Dan Moskovitz (he/him)


“If you’re not a liberal when you’re 25, you have no heart. If you’re not a conservative by the time you’re 35, you have no brain.” 

Who said the above quote is unclear. But if it’s true, then most young men (18-24) are heartless.


Trump won the group by 14 percentage points. Young men in the UK and Germany were twice as likely to vote for their far-right parties as they were for their Greens. South Korea has seen the difference in political preference between young men and women be as high as 30 points. 


It’s unclear if a similar pattern helped National gain power in 2023 - NZ’s ballots have more legal secrecy than our overseas counterparts.
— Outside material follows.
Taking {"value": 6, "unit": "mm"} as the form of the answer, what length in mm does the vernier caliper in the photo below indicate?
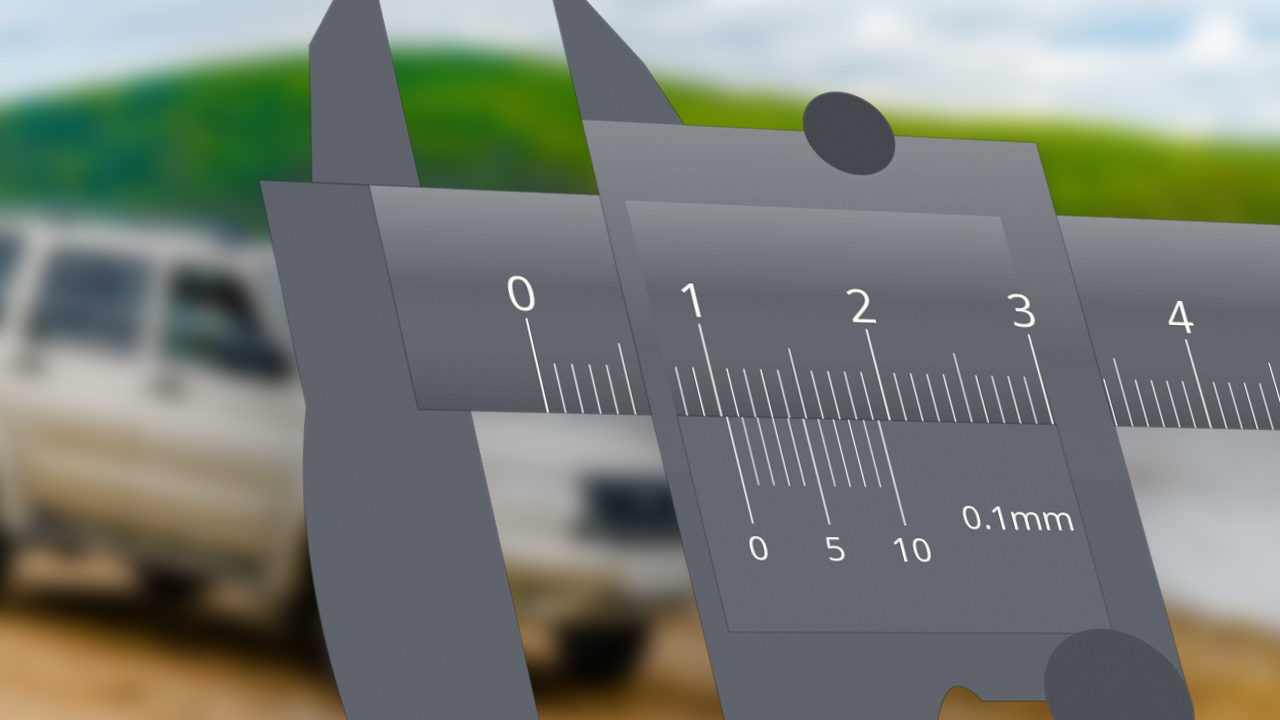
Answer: {"value": 10.3, "unit": "mm"}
But if the current government is to only last one term, which seems possible under current polling, you can’t have half the left’s historic voter base voting against them.


It’s a problem Greens co-leader Marama Davidson is acutely aware of.


“We've had an economic system for generations now which has left people feeling like they don't have control over their lives,” she said.


“When you also have political leaders who exploit those frustrations and target minority communities, who pit people against each other, that gives people - including young men - a sense of power and control.” 


So, how are the Greens planning on responding? By doubling down on the politics of care. Davidson points to the examples of New Zealand leading the way in this, pointing to the Toitū te Tiriti Hikoi, and the recent rallying around trans and rainbow communities.


There’s some sensible reasoning here; it wasn’t long ago when Jacinda Ardern was elected twice on a platform of hope and kindness. 


But Davidson’s strategy is doubling down on how the Greens already message. There’s no mention of trying to establish a left-wing counter-voice in more male-dominated areas of the internet, like podcasts. When asked about the risk of not changing strategy, she admits it’s “a really good question.” 


“I think that it is the lack of the politics of care which has led to those frustrations and rise of far-right support.


“Successive governments have upheld the economic system which leaves people out. So that is what has caused and driven this frustration.”


In essence, Davidson wants to be the economic alternative which people go toward. The shifts rightward in the US, UK, and Germany in young men were all to parties not in power. Here, the right is. Meaning the left-wing is suddenly the economic alternative. 


How the Greens message is only one part of the equation, however. Labour faces the same problem. Salient requested an interview with them to discuss their messaging towards young men in 2026, but the request was denied until Labour had made policy decisions. 

This hints at a 2026 election where the two main left-leaning parties may be targeting young men in very different ways.